Mike Hutton who graduated high school with Michael Fonseca and was a good friend remembers when he found out about Fonseca’s death.
“I was driving into town and I came upon Michael’s younger brother Tommy walking with their cousin and they were crying,” Hutton said. “I stopped and asked them what was going on, and they told me the family had just received a telegram stating Michael had been killed.”
Michael was survived by his parents, Cirilo and Antonia Fonseca, two brothers, Victor and Thomas, and three sisters, Christina, Suzie, and Janie.
Unlike his brother and his friend, Raymond Velasquez made it home from Vietnam. He married and had four children, three daughters, and a son who he named David in honor of his younger brother.
Around 1969, Raymond returned overseas and became a Leading Orienteer in the U.S. Marines. Major Raymond Velasquez also represented the United States in the Orienteer Cross Country games in Switzerland in the summer of 1969 and again in 1970 in Denmark.
His 13 year military career came to an abrupt end on Aug. 17, 1971 in Korea.
On a routine mission Major Raymond Velasquez was riding in a helicopter as a consultant to the Korea Marine Corps. when in flight they hit a telephone wire strung  between islands and crashed into the sea. He was reported missing soon after. His body was recovered a few days later. Raymond Velasquez was 35 years old.
Raymond’s brother, Johnny Velasquez of Gardner, also served in the U.S. Armed Forces. Johnny served six years in the Air Force.
Larry Velasquez’s son, David, was sent for a third tour overseas with the U.S. Marines last Saturday. He will serve in Afghanistan.

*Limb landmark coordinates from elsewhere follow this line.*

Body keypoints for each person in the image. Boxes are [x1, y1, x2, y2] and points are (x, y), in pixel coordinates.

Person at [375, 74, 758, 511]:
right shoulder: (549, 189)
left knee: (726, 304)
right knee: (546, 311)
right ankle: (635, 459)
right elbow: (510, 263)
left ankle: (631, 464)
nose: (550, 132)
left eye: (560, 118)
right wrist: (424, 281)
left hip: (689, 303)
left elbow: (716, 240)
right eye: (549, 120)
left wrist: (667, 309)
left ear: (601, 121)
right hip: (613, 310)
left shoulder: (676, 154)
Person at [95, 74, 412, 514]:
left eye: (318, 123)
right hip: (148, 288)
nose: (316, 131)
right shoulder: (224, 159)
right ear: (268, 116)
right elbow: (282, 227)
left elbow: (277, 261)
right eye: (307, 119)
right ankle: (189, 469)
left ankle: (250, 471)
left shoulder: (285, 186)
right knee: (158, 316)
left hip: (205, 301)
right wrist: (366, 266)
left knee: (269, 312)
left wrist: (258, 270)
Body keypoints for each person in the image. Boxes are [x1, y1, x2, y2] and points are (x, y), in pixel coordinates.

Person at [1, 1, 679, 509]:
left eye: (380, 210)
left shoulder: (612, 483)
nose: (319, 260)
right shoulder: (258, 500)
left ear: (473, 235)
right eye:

“My son David takes after his uncles and feels its his duty to serve,” Larry said.
David has worked on SWAT teams in Kansas City, Mo. and in Lenexa, and was hired to help with SWAT training in Florida and California.
He’s also been wounded in the line of civil duty.

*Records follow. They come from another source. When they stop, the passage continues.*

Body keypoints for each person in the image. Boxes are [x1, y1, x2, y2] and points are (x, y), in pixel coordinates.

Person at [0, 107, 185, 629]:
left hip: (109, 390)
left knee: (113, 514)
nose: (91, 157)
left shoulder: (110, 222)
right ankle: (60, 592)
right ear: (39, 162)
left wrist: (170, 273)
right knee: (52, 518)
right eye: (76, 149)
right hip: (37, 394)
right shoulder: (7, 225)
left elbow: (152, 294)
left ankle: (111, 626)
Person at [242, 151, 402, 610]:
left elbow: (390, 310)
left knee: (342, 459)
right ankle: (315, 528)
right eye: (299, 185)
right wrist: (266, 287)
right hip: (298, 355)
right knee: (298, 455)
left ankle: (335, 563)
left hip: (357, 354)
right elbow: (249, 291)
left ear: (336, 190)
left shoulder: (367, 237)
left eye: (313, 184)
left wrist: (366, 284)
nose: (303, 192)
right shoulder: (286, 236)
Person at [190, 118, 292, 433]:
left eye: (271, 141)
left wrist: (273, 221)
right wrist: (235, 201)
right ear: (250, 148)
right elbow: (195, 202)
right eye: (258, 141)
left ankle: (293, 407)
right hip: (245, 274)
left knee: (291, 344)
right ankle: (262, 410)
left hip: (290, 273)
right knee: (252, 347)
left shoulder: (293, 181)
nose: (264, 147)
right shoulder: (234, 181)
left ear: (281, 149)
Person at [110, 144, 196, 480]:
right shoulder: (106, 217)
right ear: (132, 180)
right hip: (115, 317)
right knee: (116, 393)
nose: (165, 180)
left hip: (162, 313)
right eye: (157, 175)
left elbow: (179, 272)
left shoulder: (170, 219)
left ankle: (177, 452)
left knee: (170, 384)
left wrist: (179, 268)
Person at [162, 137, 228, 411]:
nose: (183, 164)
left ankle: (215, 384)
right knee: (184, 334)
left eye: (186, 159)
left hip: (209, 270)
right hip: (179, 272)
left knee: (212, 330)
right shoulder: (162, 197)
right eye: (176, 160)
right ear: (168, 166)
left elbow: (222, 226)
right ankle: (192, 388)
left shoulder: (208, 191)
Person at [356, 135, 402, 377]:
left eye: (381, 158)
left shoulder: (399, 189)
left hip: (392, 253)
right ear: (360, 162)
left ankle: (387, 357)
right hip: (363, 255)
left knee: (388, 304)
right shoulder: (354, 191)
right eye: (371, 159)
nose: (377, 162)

When he was 21, David sustained a gunshot wound to the chest. At the time he was an officer with the KCMO Police Department, and his bullet proof vest saved him.
Hutton was a good friend of Michael Fonseca’s and also served in Vietnam.
He said people at home can write to soldiers.
“Letters really do mean a lot to soldiers. It lets them know that we still care about them, and that there is still a whole other world back here called home,” Hutton said.